Wednesday, June 1, 2011

New York Times: Won't get fooled again




Michael Barone notes just how unexpected more bad economic news always seems to economists and Big Media as a whole.

Unexpectedly!

As megablogger Glenn Reynolds, aka Instapundit, has noted with amusement, the word “unexpectedly,” or variants thereof, keeps cropping up in mainstream-media stories about the economy.

“New U.S. claims for unemployment benefits unexpectedly climbed,” reported cnbc.com May 25.

“Personal consumption fell,” Business Insider reported the same day, “when it was expected to rise.”

“Durable goods declined 3.6 percent last month,” Reuters reported May 25, “worse than economists’ expectations.”

“Previously owned home sales unexpectedly fall,” headlined Bloomberg News May 19.

“U.S. home construction fell unexpectedly in April,” wrote the Wall Street Journal May 18.

Those examples are all from the last two weeks. Reynolds has been linking to similar items since October 2009.

So, what gives? Are the economists and econ beat writers a) hopeless cheerleaders for the President who will go to any lengths to give him cover or b) do they really believe the Keynesian gimmickry employed by Team O will work this time around or c) are they just abjectly terrible at what they do?

Since the 3 are definetely not exclusive to one another, we'd go with a combination of all 3 by varying degrees depending upon the individual or media outlet.



And right on cue, here's the New York Time's lead editorial from Tuesday's paper:

A month ago, when an initial gauge of first-quarter economic growth came in surprisingly weak, many policy makers and economists expected the bad news to prove fleeting.
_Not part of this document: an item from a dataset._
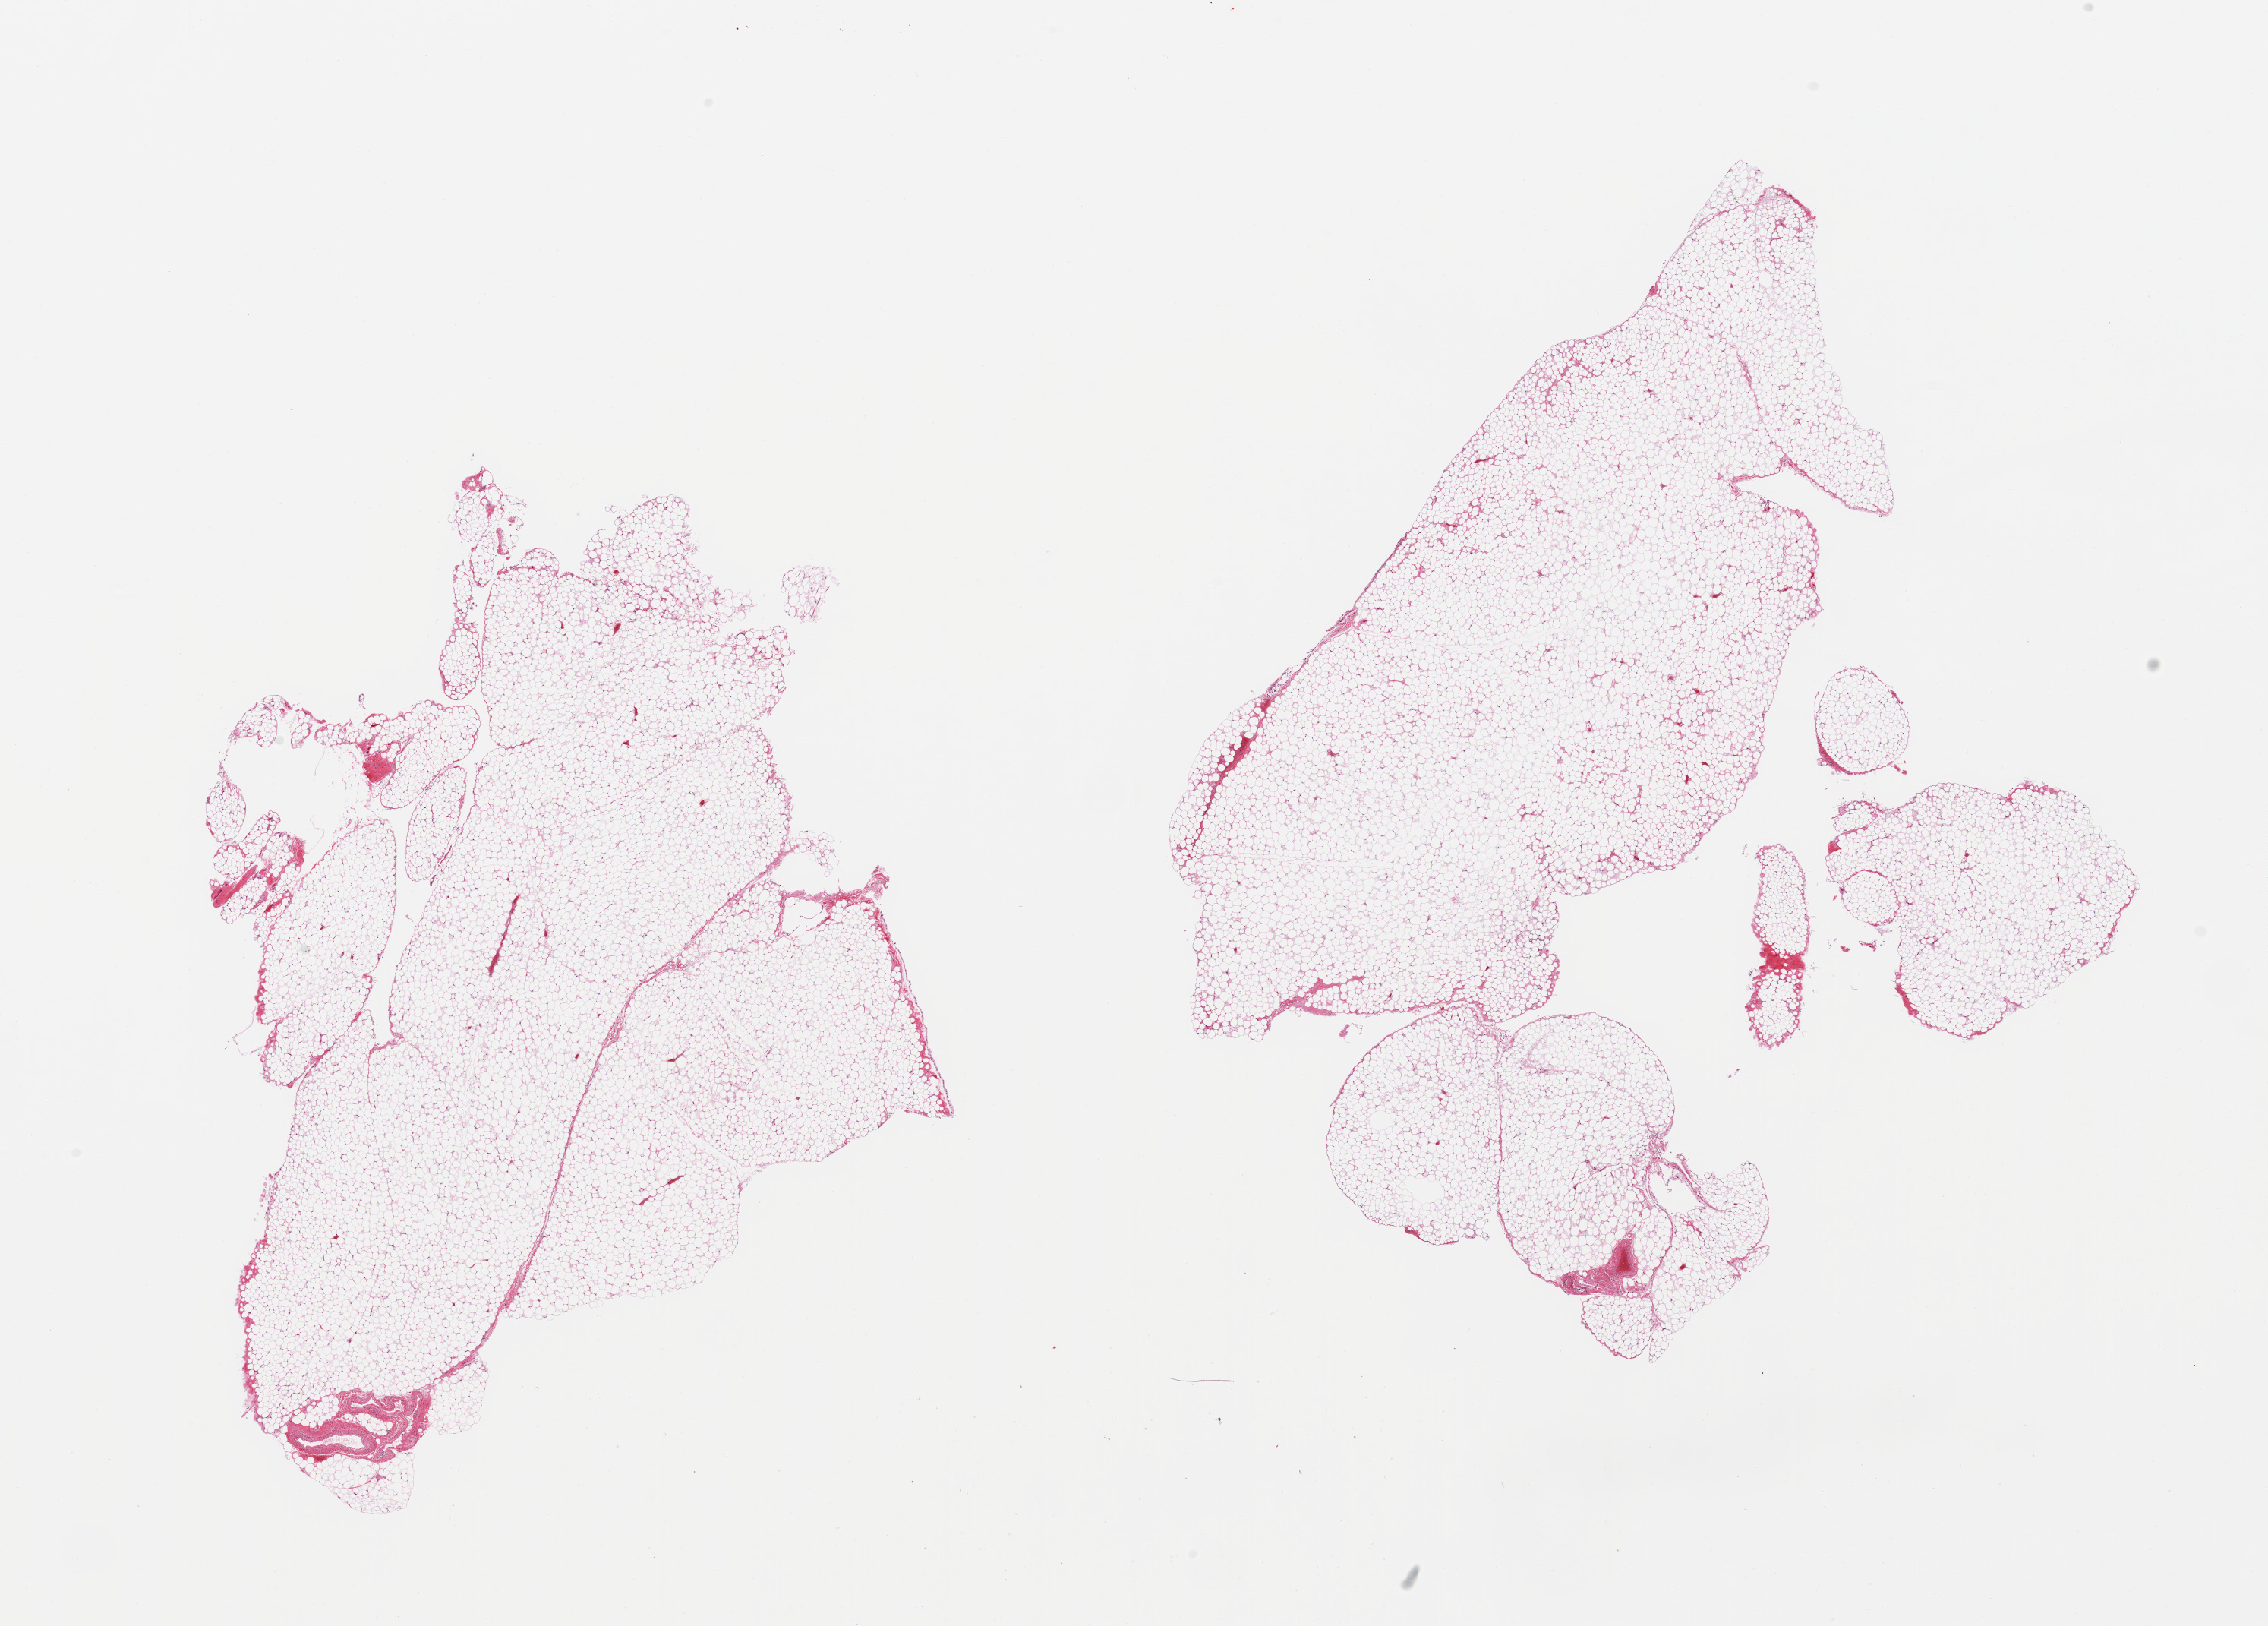
Digitized hematoxylin and eosin (H&E)-stained section, low-resolution overview of the scanned area, about 23.6 x 16.9 mm; PAXgene-fixed paraffin-embedded (PFPE) section; target tissue: omentum; tissue donor sample.
Pathologist's review note for this sample: 2 pieces; minimal fibrous content.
But when revised data were released last week, the growth estimate remained stuck at an annual rate of 1.8 percent, compared with 3.1 percent at the end of last year.

More troubling in the latest figures, consumer spending — the largest component of the economy — was especially slow. Stagnant wages and higher prices for gas and food are squeezing family budgets, while falling home equity hurts consumer confidence. That suggests more bad news to come.
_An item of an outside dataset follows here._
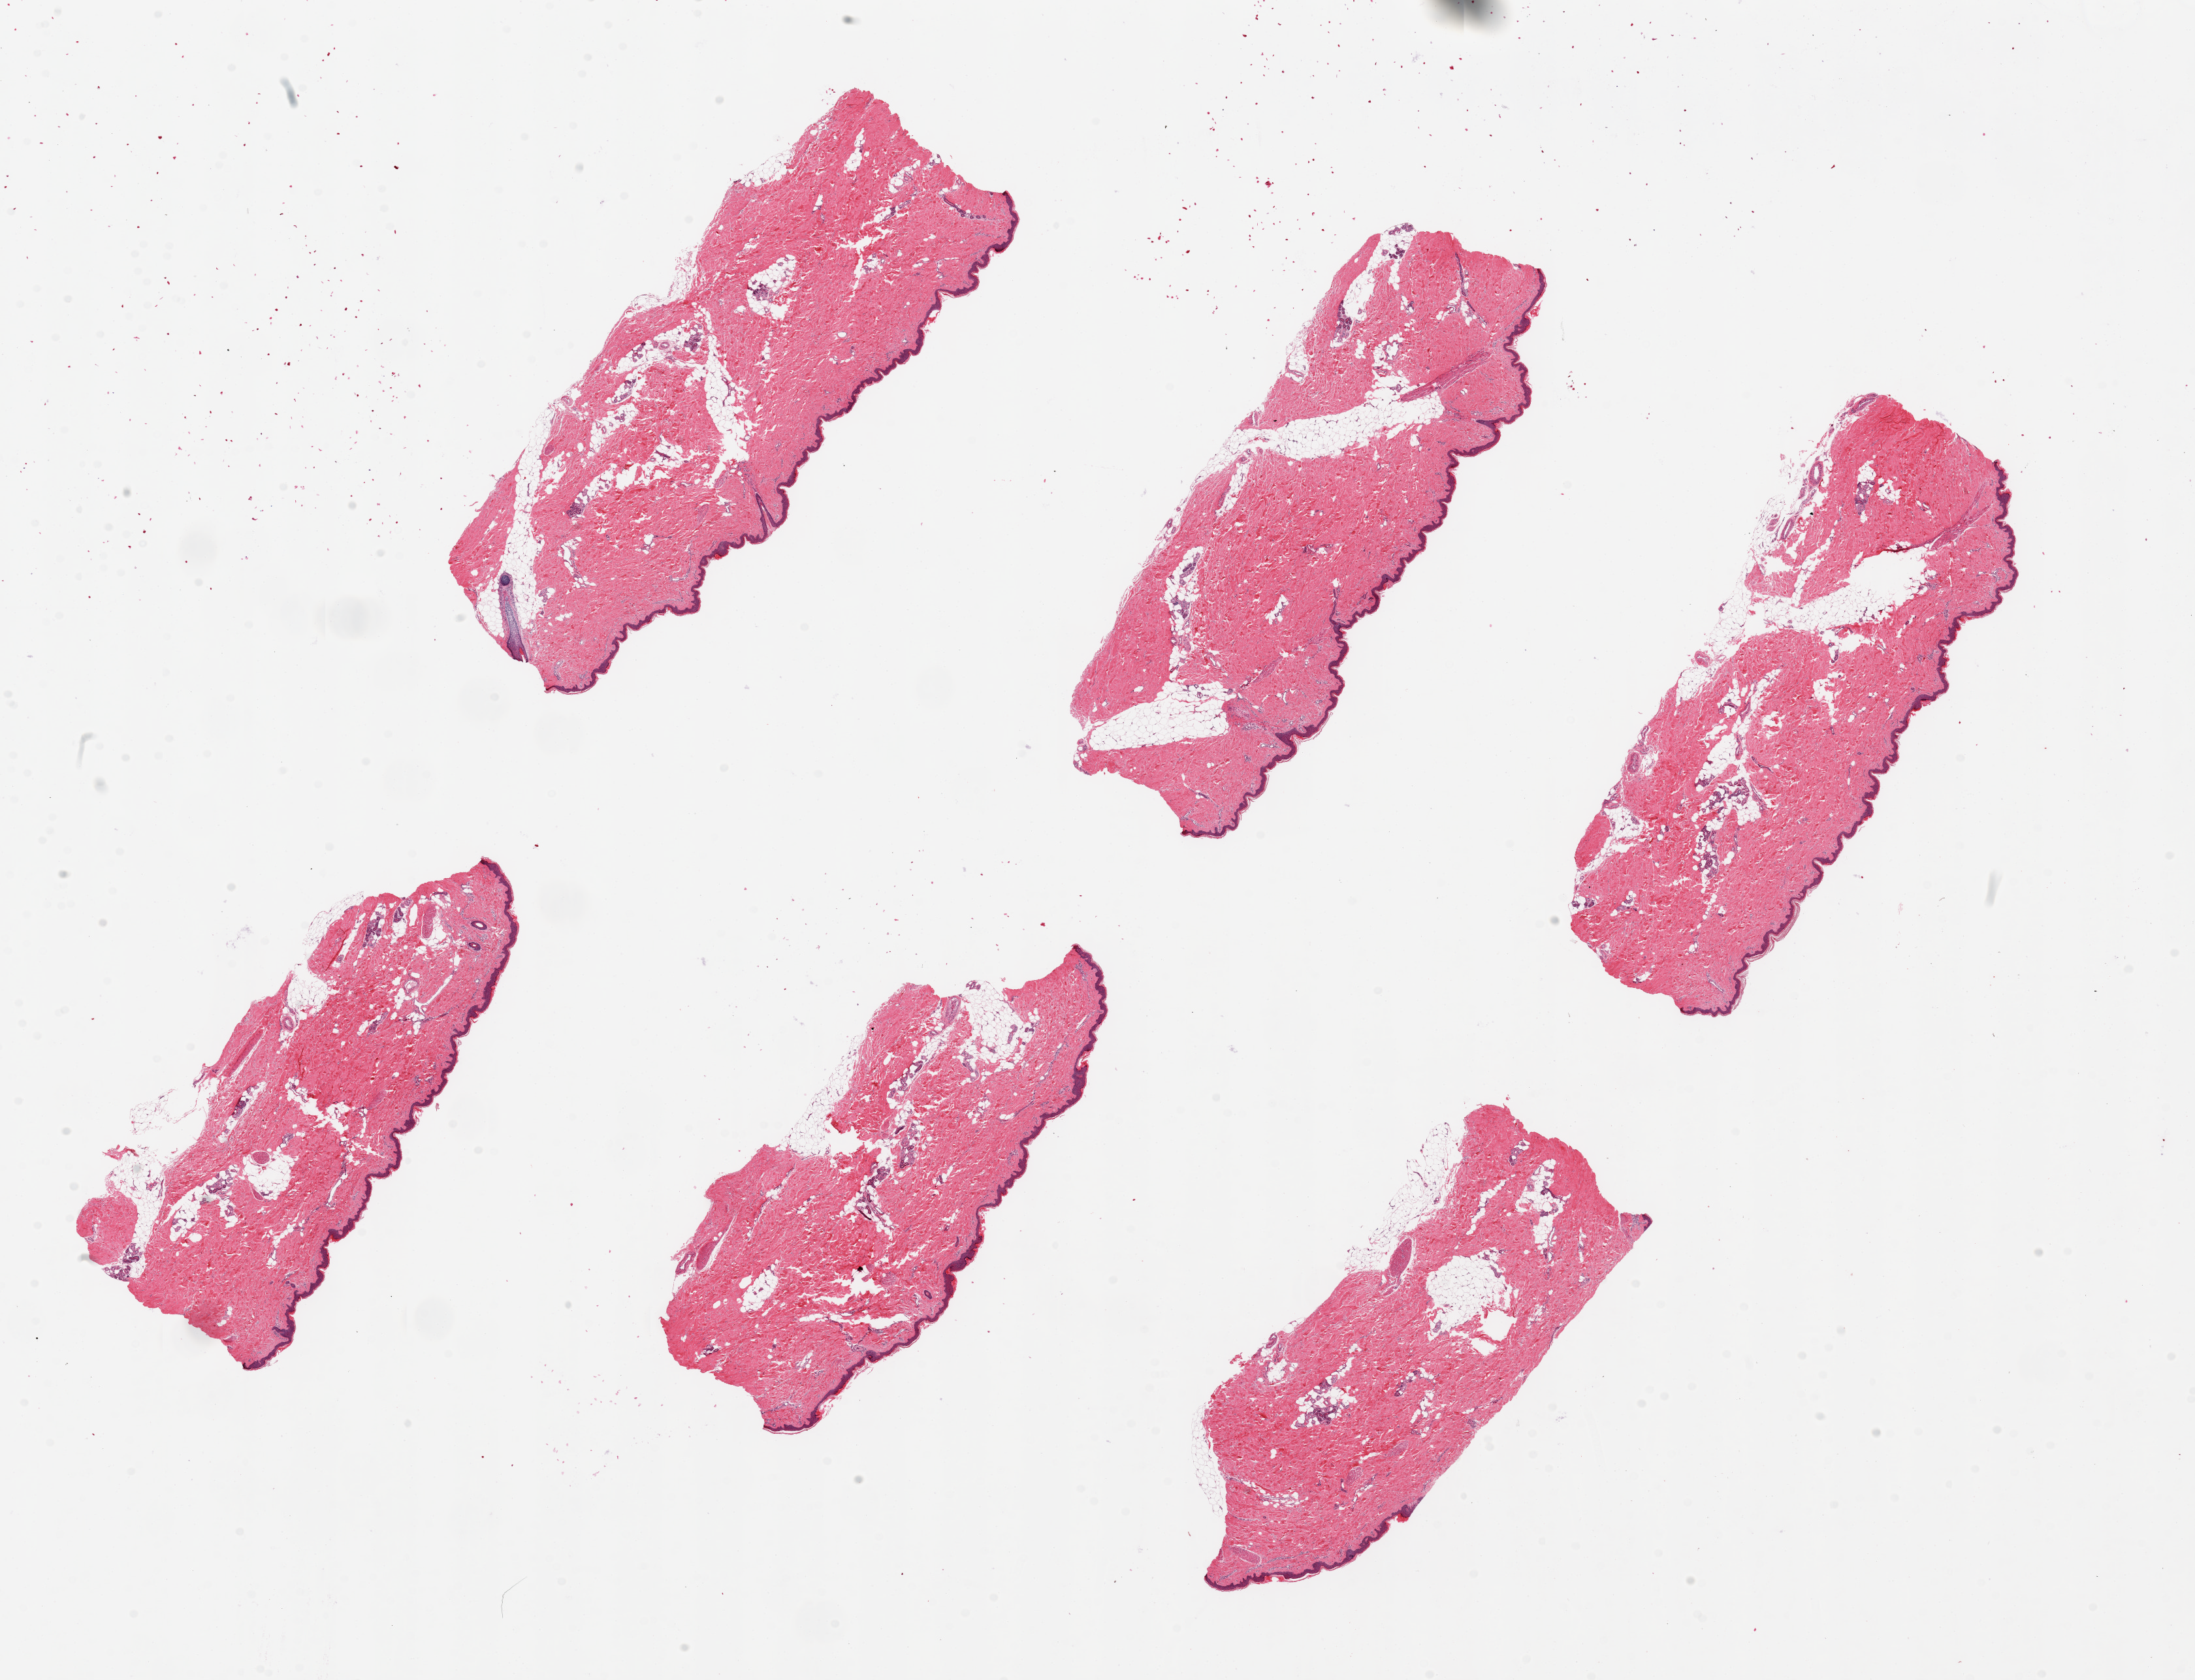
Digitized haematoxylin and eosin-stained section, low-resolution overview of the scanned area, about 26.6 x 20.3 mm (slide scanned at 20x). PAXgene-fixed, paraffin-embedded tissue. Section of skin of lower leg (target tissue). Tissue donor sample.
- review note (as recorded): 6 pieces ~8x3mm; squamous epithelium is 1.5-2% thickness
OK, then - they've gone on record as stating that when more bad news rolls down the pike, it certainly won't be unexpected.

And America's paper of record should know well enough because they are advocating for much of the same statist Keynesian hocus pocus that has been tried already. After bashing the Republicans, here are the big ideas championed by the Old Gray Lady:

The White House has offered sounder ideas, including job retraining, plans to boost educational achievement and tax increases to help cover needed spending.
(ed. note: Can someone please give us a precise operational definition of "retraining"?)


The sinkholes in the economy should be obvious. Most prominently, the housing market is still awful, and state and local government budgets are still a mess. Conditions apparently have to get worse before deficit-obsessed policy makers will be ready to address them, including with bolstered foreclosure relief and more fiscal aid to states. More delay would only imperil the recovery, such as it is. And without a strong recovery, it will be even harder to repair the budget. Continued hard times means low tax revenues and high safety-net spending.

The administration could work to ease the rules for refinancing mortgages owned by Fannie Mae and Freddie Mac, the government-run mortgage giants. Easier refinancings would lower monthly payments for potentially hundreds of thousands of borrowers in good standing, and in that way, free up spending money to boost the economy.
(italics, ours)


Unreal...


It's like the Times editorial board had just awoken from a near 2-1/2 year slumber and thought that the crap that either landed us in this mess in the first place or had been prolonging the agony represented bold and fresh thinking. Do they not read what they print before going to the presses?


So, yeah... not forcing states to deal with their own self-made fiscal messes, taking your hard-earned scratch to string along poor-risk home-owners so that Fannie and Freddie represent a giant national mortgage methadone clinic, soaking the rich who will merely alter their behavior to avoid these taxes (happens every time, folks) and, you know, retraining, are all the big ideas put forth from the economically illiterate Rip Van Winkles at the Times.

At least they won't be caught off guard when their terrible ideas produce the very results they themselves are expecting.